PALANGKA RAYA, mediadigitalupdate.com – Dinas Pendidikan Provinsi Kalimantan Tengah terus mendorong terciptanya lingkungan pendidikan yang transparan, akuntabel, dan bebas dari praktik-praktik yang merugikan dunia pendidikan. Komitmen tersebut diwujudkan melalui Sosialisasi Whistleblowing System (WBS) bagi tenaga pendidik, tenaga kependidikan, serta peserta didik SMA, SMK, dan SKH se-Kalimantan Tengah yang digelar secara daring, Selasa (23/6/2026).
WBS merupakan sistem pengaduan internal yang terintegrasi dengan platform 1 Data Pendidikan Kalimantan Tengah (PENA Kalteng). Melalui sistem ini, warga sekolah memiliki akses untuk menyampaikan berbagai laporan, aspirasi, maupun keluhan terkait layanan pendidikan secara aman dan terstruktur.
Kepala Dinas Pendidikan Provinsi Kalimantan Tengah Muhammad Reza Prabowo, dalam sambutan yang dibacakan Kepala BTIKP Apni Ranti, menyampaikan bahwa pembangunan pendidikan tidak cukup hanya berfokus pada peningkatan mutu akademik dan fasilitas belajar, tetapi juga harus dibarengi dengan penguatan nilai-nilai integritas dan keterbukaan.
Menurutnya, WBS menjadi instrumen penting untuk memastikan setiap suara dari warga sekolah dapat tersampaikan dan memperoleh tindak lanjut yang jelas. Sistem ini juga memberikan ruang bagi peserta didik, guru, maupun tenaga kependidikan untuk melaporkan berbagai persoalan yang terjadi di lingkungan pendidikan secara bertanggung jawab.

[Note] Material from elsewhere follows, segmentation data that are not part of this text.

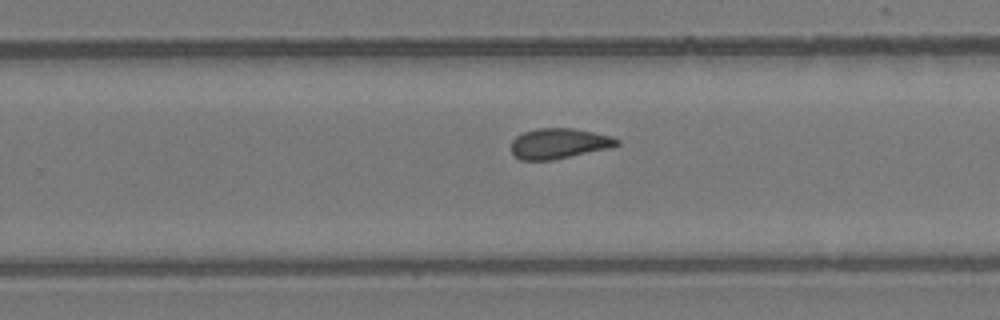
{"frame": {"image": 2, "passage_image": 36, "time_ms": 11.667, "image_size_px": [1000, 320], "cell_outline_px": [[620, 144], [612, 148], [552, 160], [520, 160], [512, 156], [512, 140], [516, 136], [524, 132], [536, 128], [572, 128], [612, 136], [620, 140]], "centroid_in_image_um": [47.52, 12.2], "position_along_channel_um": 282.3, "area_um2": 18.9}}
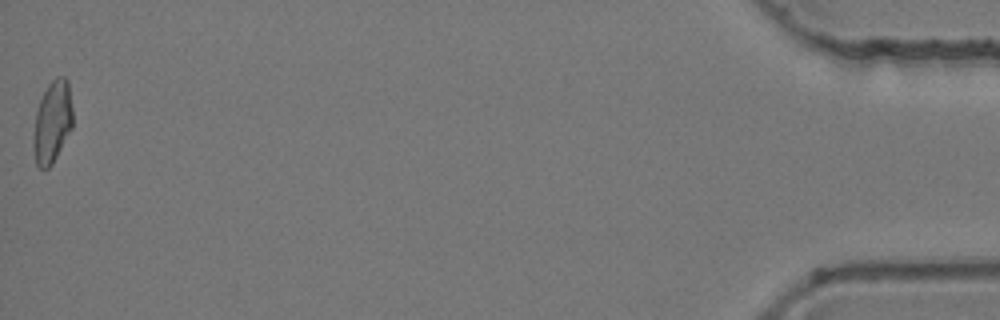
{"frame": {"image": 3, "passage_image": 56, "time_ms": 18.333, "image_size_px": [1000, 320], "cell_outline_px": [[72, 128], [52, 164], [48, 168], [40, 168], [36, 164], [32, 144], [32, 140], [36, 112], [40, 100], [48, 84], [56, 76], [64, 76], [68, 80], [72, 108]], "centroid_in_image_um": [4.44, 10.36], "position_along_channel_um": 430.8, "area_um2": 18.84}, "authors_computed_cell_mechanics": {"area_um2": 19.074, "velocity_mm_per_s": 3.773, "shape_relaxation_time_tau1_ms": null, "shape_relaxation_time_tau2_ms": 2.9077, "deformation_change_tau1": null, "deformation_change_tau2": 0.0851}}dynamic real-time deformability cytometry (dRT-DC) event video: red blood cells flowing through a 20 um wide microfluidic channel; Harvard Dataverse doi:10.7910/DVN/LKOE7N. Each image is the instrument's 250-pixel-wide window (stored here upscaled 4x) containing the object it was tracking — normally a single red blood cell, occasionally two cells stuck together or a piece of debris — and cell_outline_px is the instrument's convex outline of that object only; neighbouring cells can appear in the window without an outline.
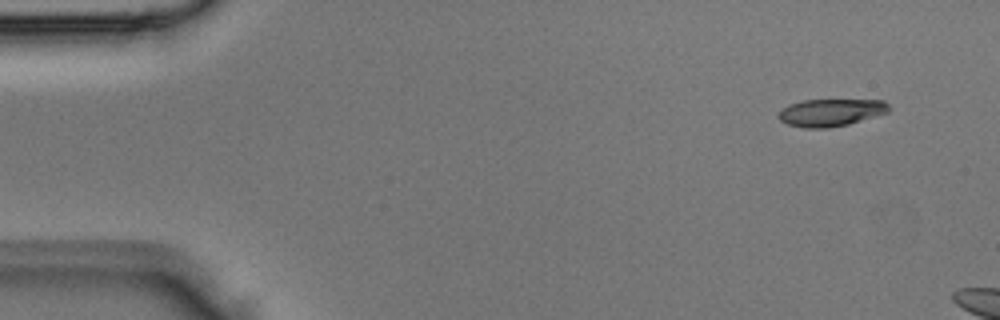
{"species": "Egyptian fruit bat (a non-hibernating species)", "species_latin": "Rousettus aegyptiacus", "temperature_condition": "room temperature", "stored_images_in_passage": 2, "camera_frame_rate_fps": 3000, "um_per_image_px": 0.085, "animal": {"sex": "male"}, "frame": {"image": 1, "passage_image": 1, "time_ms": 0.0, "image_size_px": [1000, 320], "cell_outline_px": [[888, 112], [848, 124], [828, 128], [804, 128], [788, 124], [780, 120], [776, 116], [788, 104], [804, 100], [884, 100], [888, 104]], "centroid_in_image_um": [70.59, 9.56], "position_along_channel_um": 14.4, "area_um2": 17.46}}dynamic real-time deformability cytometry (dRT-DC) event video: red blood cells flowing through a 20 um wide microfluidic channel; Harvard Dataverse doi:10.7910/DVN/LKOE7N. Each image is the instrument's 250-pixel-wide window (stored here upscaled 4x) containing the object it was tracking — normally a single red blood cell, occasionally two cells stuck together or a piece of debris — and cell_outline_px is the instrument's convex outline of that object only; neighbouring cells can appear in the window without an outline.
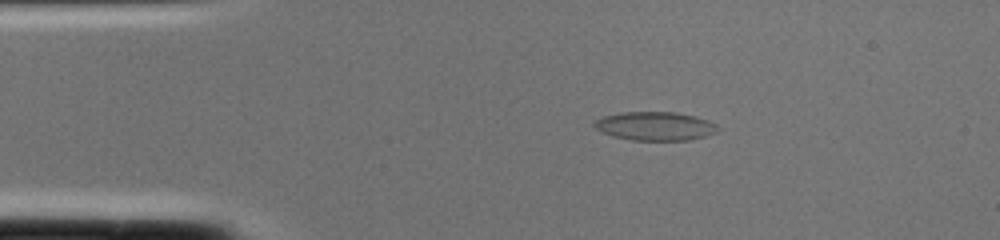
{"species": "common noctule bat (a hibernating species)", "species_latin": "Nyctalus noctula", "temperature_condition": "cold", "stored_images_in_passage": 1, "camera_frame_rate_fps": 3000, "um_per_image_px": 0.085, "animal": {"sex": "female", "body_mass_g": 22.0, "forearm_length_mm": 56.7}, "frame": {"image": 1, "passage_image": 1, "time_ms": 0.0, "image_size_px": [1000, 240], "cell_outline_px": [[720, 128], [716, 132], [692, 140], [632, 140], [612, 136], [596, 128], [592, 124], [596, 120], [604, 116], [620, 112], [676, 112], [696, 116], [708, 120], [716, 124]], "centroid_in_image_um": [55.71, 10.71], "position_along_channel_um": 29.3, "area_um2": 20.63}}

“Setiap laporan yang masuk akan diproses melalui mekanisme yang terukur dan dapat dipertanggungjawabkan. Karena itu, laporan yang disampaikan harus berdasarkan fakta dan bukti yang valid,” ujarnya.
Selain mendukung transparansi, WBS juga dirancang untuk memperkuat pengambilan keputusan berbasis data. Seluruh laporan yang diterima akan diolah menjadi informasi yang dapat membantu Dinas Pendidikan mengidentifikasi persoalan pendidikan di berbagai wilayah Kalimantan Tengah.
Melalui pemetaan data secara geospasial, pemerintah dapat mengetahui daerah-daerah yang memerlukan perhatian lebih sehingga kebijakan dan program pendidikan dapat disusun secara lebih tepat sasaran.
Program ini menjadi bagian dari transformasi digital sektor pendidikan yang terus didorong Pemerintah Provinsi Kalimantan Tengah di bawah kepemimpinan Gubernur Agustiar Sabran dan Wakil Gubernur Edy Pratowo.
Disdik Kalteng berharap sosialisasi tersebut mampu meningkatkan pemahaman seluruh warga sekolah mengenai fungsi dan mekanisme WBS, sekaligus menumbuhkan keberanian untuk menyampaikan laporan apabila menemukan permasalahan dalam penyelenggaraan pendidikan.
Dengan hadirnya WBS yang terintegrasi dalam PENA Kalteng, budaya keterbukaan dan pengawasan partisipatif di lingkungan pendidikan diharapkan semakin kuat demi terwujudnya layanan pendidikan yang berkualitas, adil, dan berintegritas di Kalimantan Tengah.(kaer)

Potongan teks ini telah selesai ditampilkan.